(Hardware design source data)
BEGIN
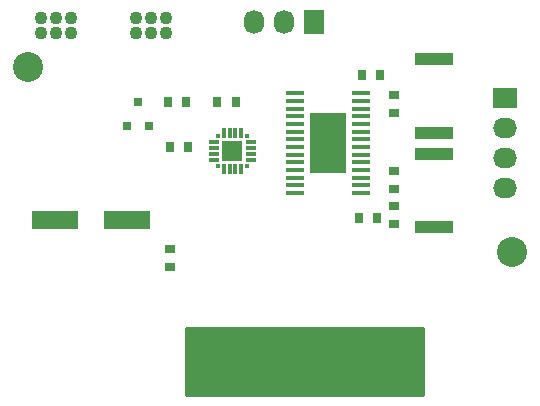
<source format=gbr>
G04 #@! TF.FileFunction,Soldermask,Bot*
%FSLAX46Y46*%
G04 Gerber Fmt 4.6, Leading zero omitted, Abs format (unit mm)*
G04 Created by KiCad (PCBNEW 4.0.6-e0-6349~53~ubuntu14.04.1) date Mon Mar 27 23:20:43 2017*
%MOMM*%
%LPD*%
G01*
G04 APERTURE LIST*
%ADD10C,0.100000*%
%ADD11R,1.550000X0.350000*%
%ADD12R,3.100000X5.180000*%
%ADD13C,0.600000*%
%ADD14C,0.650240*%
%ADD15R,0.650240X4.599940*%
%ADD16R,0.650240X3.599180*%
%ADD17R,2.032000X1.727200*%
%ADD18O,2.032000X1.727200*%
%ADD19R,0.350000X0.350000*%
%ADD20R,0.900000X0.300000*%
%ADD21R,0.300000X0.900000*%
%ADD22R,1.800000X1.800000*%
%ADD23R,4.000500X1.600200*%
%ADD24C,1.100000*%
%ADD25R,0.800100X0.800100*%
%ADD26R,0.787000X0.864000*%
%ADD27R,1.727200X2.032000*%
%ADD28O,1.727200X2.032000*%
%ADD29R,0.864000X0.787000*%
%ADD30R,3.200000X1.000000*%
%ADD31C,2.540000*%
%ADD32C,0.254000*%
G04 APERTURE END LIST*
D10*
D11*
X154800000Y-77775000D03*
X154800000Y-78425000D03*
X154800000Y-79075000D03*
X154800000Y-79725000D03*
X154800000Y-80375000D03*
X154800000Y-81025000D03*
X154800000Y-81675000D03*
X154800000Y-82325000D03*
X154800000Y-82975000D03*
X154800000Y-83625000D03*
X154800000Y-84275000D03*
X154800000Y-84925000D03*
X154800000Y-85575000D03*
X154800000Y-86225000D03*
X149200000Y-86225000D03*
X149200000Y-85575000D03*
X149200000Y-84925000D03*
X149200000Y-84275000D03*
X149200000Y-83625000D03*
X149200000Y-82975000D03*
X149200000Y-82325000D03*
X149200000Y-81675000D03*
X149200000Y-81025000D03*
X149200000Y-80375000D03*
X149200000Y-79725000D03*
X149200000Y-79075000D03*
X149200000Y-78425000D03*
X149200000Y-77775000D03*
D12*
X152000000Y-82000000D03*
D13*
X152000000Y-83000000D03*
X152000000Y-81000000D03*
X153000000Y-84000000D03*
X151000000Y-84000000D03*
X153000000Y-82000000D03*
X151000000Y-82000000D03*
X153000000Y-80000000D03*
X151000000Y-80000000D03*
D14*
X140500400Y-102301240D03*
D15*
X159499600Y-100000000D03*
X158498840Y-100000000D03*
X157500620Y-100000000D03*
X156499860Y-100000000D03*
X155499100Y-100000000D03*
X154500880Y-100000000D03*
X153500120Y-100000000D03*
X152499360Y-100000000D03*
X151501140Y-100000000D03*
X150500380Y-100000000D03*
X149499620Y-100000000D03*
X144500900Y-100000000D03*
X143500140Y-100000000D03*
X142499380Y-100000000D03*
D16*
X141501160Y-99499620D03*
D15*
X140500400Y-100000000D03*
X146499880Y-100000000D03*
X145499120Y-100000000D03*
D14*
X157500620Y-102301240D03*
X156499860Y-102301240D03*
X155499100Y-102301240D03*
X154500880Y-102301240D03*
X153500120Y-102301240D03*
X152499360Y-102301240D03*
X151501140Y-102301240D03*
X150500380Y-102301240D03*
X149499620Y-102301240D03*
X159499600Y-102301240D03*
X146499880Y-102301240D03*
X145499120Y-102301240D03*
X144500900Y-102301240D03*
X143500140Y-102301240D03*
X142499380Y-102301240D03*
X158498840Y-102301240D03*
D17*
X167000000Y-78190000D03*
D18*
X167000000Y-80730000D03*
X167000000Y-83270000D03*
X167000000Y-85810000D03*
D19*
X142675000Y-83900000D03*
D20*
X142375000Y-83400000D03*
X142375000Y-82900000D03*
X142375000Y-82400000D03*
X142375000Y-81900000D03*
D19*
X142675000Y-81400000D03*
D21*
X143175000Y-81100000D03*
X143675000Y-81100000D03*
X144175000Y-81100000D03*
X144675000Y-81100000D03*
D19*
X145175000Y-81400000D03*
D20*
X145475000Y-81900000D03*
X145475000Y-82400000D03*
X145475000Y-82900000D03*
X145475000Y-83400000D03*
D19*
X145175000Y-83900000D03*
D21*
X144675000Y-84200000D03*
X144175000Y-84200000D03*
X143675000Y-84200000D03*
X143175000Y-84200000D03*
D22*
X143925000Y-82650000D03*
D13*
X143425000Y-83150000D03*
X144425000Y-82150000D03*
D23*
X134975540Y-88500000D03*
X128874460Y-88500000D03*
D24*
X138270000Y-72635000D03*
X138270000Y-71365000D03*
X137000000Y-72635000D03*
X137000000Y-71365000D03*
X135730000Y-72635000D03*
X135730000Y-71365000D03*
X130270000Y-72635000D03*
X130270000Y-71365000D03*
X129000000Y-72635000D03*
X129000000Y-71365000D03*
X127730000Y-72635000D03*
X127730000Y-71365000D03*
D25*
X136875000Y-80500760D03*
X134975000Y-80500760D03*
X135925000Y-78501780D03*
D26*
X144199500Y-78500000D03*
X142650500Y-78500000D03*
X139999500Y-78500000D03*
X138450500Y-78500000D03*
D27*
X150865000Y-71700000D03*
D28*
X148325000Y-71700000D03*
X145785000Y-71700000D03*
D29*
X157625000Y-79449500D03*
X157625000Y-77900500D03*
X157625000Y-84325500D03*
X157625000Y-85874500D03*
X157625000Y-88874500D03*
X157625000Y-87325500D03*
D26*
X156399500Y-76200000D03*
X154850500Y-76200000D03*
X156199500Y-88300000D03*
X154650500Y-88300000D03*
D30*
X161000000Y-82900000D03*
X161000000Y-89100000D03*
X161000000Y-81100000D03*
X161000000Y-74900000D03*
D29*
X138625000Y-92474500D03*
X138625000Y-90925500D03*
D26*
X140199500Y-82300000D03*
X138650500Y-82300000D03*
D31*
X126600000Y-75500000D03*
X167600000Y-91200000D03*
D32*
G36*
X160023000Y-103298000D02*
X139977000Y-103298000D01*
X139977000Y-97602000D01*
X160023000Y-97602000D01*
X160023000Y-103298000D01*
X160023000Y-103298000D01*
G37*
X160023000Y-103298000D02*
X139977000Y-103298000D01*
X139977000Y-97602000D01*
X160023000Y-97602000D01*
X160023000Y-103298000D01*
M02*

</source>
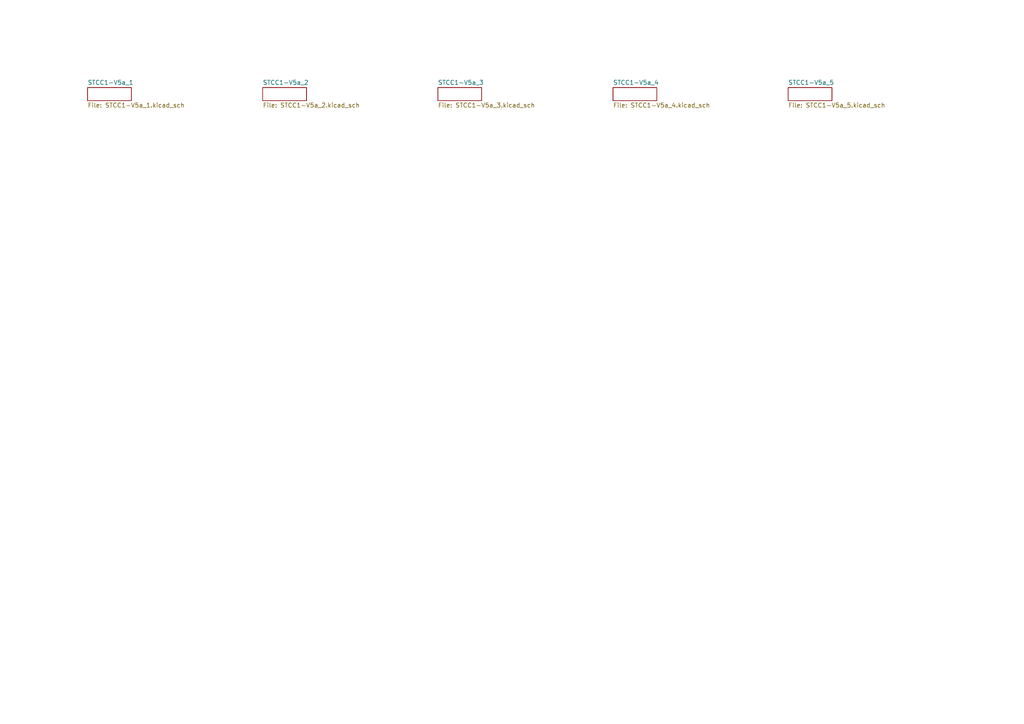
<source format=kicad_sch>
(kicad_sch
	(version 20250114)
	(generator "eeschema")
	(generator_version "9.0")
	(uuid "8dd85fcb-4fb3-4251-afaa-69e7e97af0dd")
	(paper "A4")
	(lib_symbols)
	(sheet
		(at 25.4 25.4)
		(size 12.7 3.81)
		(exclude_from_sim no)
		(in_bom yes)
		(on_board yes)
		(dnp no)
		(fields_autoplaced yes)
		(stroke
			(width 0)
			(type solid)
		)
		(fill
			(color 0 0 0 0.0000)
		)
		(uuid "53245997-0608-4077-a7d4-c22302e7a08d")
		(property "Sheetname" "STCC1-V5a_1"
			(at 25.4 24.6884 0)
			(effects
				(font
					(size 1.27 1.27)
				)
				(justify left bottom)
			)
		)
		(property "Sheetfile" "STCC1-V5a_1.kicad_sch"
			(at 25.4 29.7946 0)
			(effects
				(font
					(size 1.27 1.27)
				)
				(justify left top)
			)
		)
		(instances
			(project "STCC1-V5a"
				(path "/8dd85fcb-4fb3-4251-afaa-69e7e97af0dd"
					(page "1")
				)
			)
		)
	)
	(sheet
		(at 76.2 25.4)
		(size 12.7 3.81)
		(exclude_from_sim no)
		(in_bom yes)
		(on_board yes)
		(dnp no)
		(fields_autoplaced yes)
		(stroke
			(width 0)
			(type solid)
		)
		(fill
			(color 0 0 0 0.0000)
		)
		(uuid "9e5c0ef5-d3b1-4c6b-afb8-e11ac2bcb1d3")
		(property "Sheetname" "STCC1-V5a_2"
			(at 76.2 24.6884 0)
			(effects
				(font
					(size 1.27 1.27)
				)
				(justify left bottom)
			)
		)
		(property "Sheetfile" "STCC1-V5a_2.kicad_sch"
			(at 76.2 29.7946 0)
			(effects
				(font
					(size 1.27 1.27)
				)
				(justify left top)
			)
		)
		(instances
			(project "STCC1-V5a"
				(path "/8dd85fcb-4fb3-4251-afaa-69e7e97af0dd"
					(page "2")
				)
			)
		)
	)
	(sheet
		(at 177.8 25.4)
		(size 12.7 3.81)
		(exclude_from_sim no)
		(in_bom yes)
		(on_board yes)
		(dnp no)
		(fields_autoplaced yes)
		(stroke
			(width 0)
			(type solid)
		)
		(fill
			(color 0 0 0 0.0000)
		)
		(uuid "b73081b1-4ac2-4e9b-b6b2-757325bdc355")
		(property "Sheetname" "STCC1-V5a_4"
			(at 177.8 24.6884 0)
			(effects
				(font
					(size 1.27 1.27)
				)
				(justify left bottom)
			)
		)
		(property "Sheetfile" "STCC1-V5a_4.kicad_sch"
			(at 177.8 29.7946 0)
			(effects
				(font
					(size 1.27 1.27)
				)
				(justify left top)
			)
		)
		(instances
			(project "STCC1-V5a"
				(path "/8dd85fcb-4fb3-4251-afaa-69e7e97af0dd"
					(page "4")
				)
			)
		)
	)
	(sheet
		(at 228.6 25.4)
		(size 12.7 3.81)
		(exclude_from_sim no)
		(in_bom yes)
		(on_board yes)
		(dnp no)
		(fields_autoplaced yes)
		(stroke
			(width 0)
			(type solid)
		)
		(fill
			(color 0 0 0 0.0000)
		)
		(uuid "e3e6f093-eb26-4a9f-a49f-883ddb3bbfcb")
		(property "Sheetname" "STCC1-V5a_5"
			(at 228.6 24.6884 0)
			(effects
				(font
					(size 1.27 1.27)
				)
				(justify left bottom)
			)
		)
		(property "Sheetfile" "STCC1-V5a_5.kicad_sch"
			(at 228.6 29.7946 0)
			(effects
				(font
					(size 1.27 1.27)
				)
				(justify left top)
			)
		)
		(instances
			(project "STCC1-V5a"
				(path "/8dd85fcb-4fb3-4251-afaa-69e7e97af0dd"
					(page "5")
				)
			)
		)
	)
	(sheet
		(at 127 25.4)
		(size 12.7 3.81)
		(exclude_from_sim no)
		(in_bom yes)
		(on_board yes)
		(dnp no)
		(fields_autoplaced yes)
		(stroke
			(width 0)
			(type solid)
		)
		(fill
			(color 0 0 0 0.0000)
		)
		(uuid "f52541f3-f670-45f6-bb24-7cf69d3cf51b")
		(property "Sheetname" "STCC1-V5a_3"
			(at 127 24.6884 0)
			(effects
				(font
					(size 1.27 1.27)
				)
				(justify left bottom)
			)
		)
		(property "Sheetfile" "STCC1-V5a_3.kicad_sch"
			(at 127 29.7946 0)
			(effects
				(font
					(size 1.27 1.27)
				)
				(justify left top)
			)
		)
		(instances
			(project "STCC1-V5a"
				(path "/8dd85fcb-4fb3-4251-afaa-69e7e97af0dd"
					(page "3")
				)
			)
		)
	)
	(sheet_instances
		(path "/"
			(page "1")
		)
	)
	(embedded_fonts no)
)

</source>
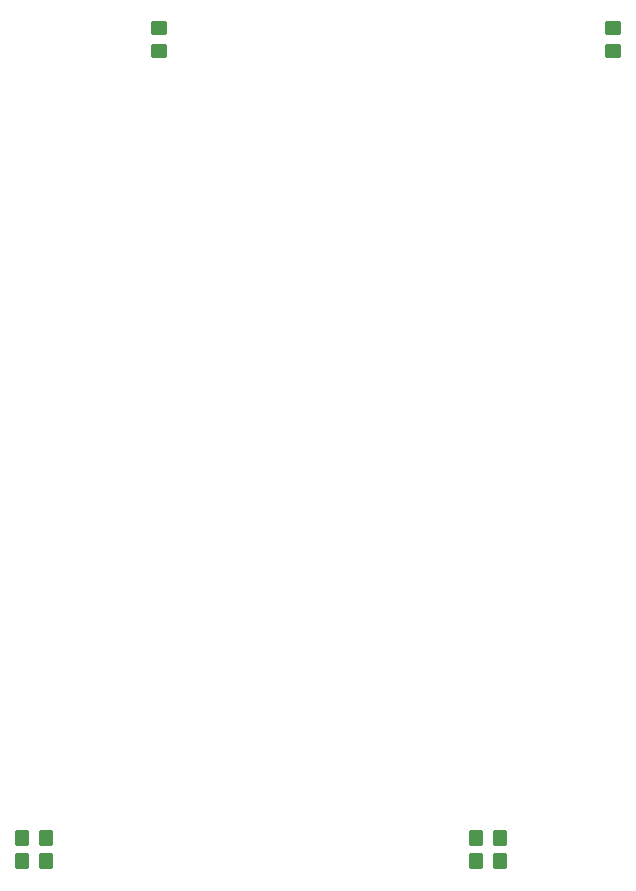
<source format=gbp>
G04 #@! TF.GenerationSoftware,KiCad,Pcbnew,7.0.1*
G04 #@! TF.CreationDate,2023-11-25T15:53:10+01:00*
G04 #@! TF.ProjectId,Spotify_controller_nutzen,53706f74-6966-4795-9f63-6f6e74726f6c,rev?*
G04 #@! TF.SameCoordinates,Original*
G04 #@! TF.FileFunction,Paste,Bot*
G04 #@! TF.FilePolarity,Positive*
%FSLAX46Y46*%
G04 Gerber Fmt 4.6, Leading zero omitted, Abs format (unit mm)*
G04 Created by KiCad (PCBNEW 7.0.1) date 2023-11-25 15:53:10*
%MOMM*%
%LPD*%
G01*
G04 APERTURE LIST*
G04 Aperture macros list*
%AMRoundRect*
0 Rectangle with rounded corners*
0 $1 Rounding radius*
0 $2 $3 $4 $5 $6 $7 $8 $9 X,Y pos of 4 corners*
0 Add a 4 corners polygon primitive as box body*
4,1,4,$2,$3,$4,$5,$6,$7,$8,$9,$2,$3,0*
0 Add four circle primitives for the rounded corners*
1,1,$1+$1,$2,$3*
1,1,$1+$1,$4,$5*
1,1,$1+$1,$6,$7*
1,1,$1+$1,$8,$9*
0 Add four rect primitives between the rounded corners*
20,1,$1+$1,$2,$3,$4,$5,0*
20,1,$1+$1,$4,$5,$6,$7,0*
20,1,$1+$1,$6,$7,$8,$9,0*
20,1,$1+$1,$8,$9,$2,$3,0*%
G04 Aperture macros list end*
%ADD10RoundRect,0.250000X0.450000X-0.350000X0.450000X0.350000X-0.450000X0.350000X-0.450000X-0.350000X0*%
%ADD11RoundRect,0.250000X-0.350000X-0.450000X0.350000X-0.450000X0.350000X0.450000X-0.350000X0.450000X0*%
G04 APERTURE END LIST*
D10*
X101930000Y-63992000D03*
X101930000Y-61992000D03*
D11*
X90363600Y-132588000D03*
X92363600Y-132588000D03*
X90363600Y-130606800D03*
X92363600Y-130606800D03*
X51933600Y-130606800D03*
X53933600Y-130606800D03*
X51933600Y-132588000D03*
X53933600Y-132588000D03*
D10*
X63500000Y-63992000D03*
X63500000Y-61992000D03*
M02*

</source>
END
TASK ITEM
Only one number is wanted: how many lines in the records above contain the string "primitives".

EXERCISE RESPONSE
2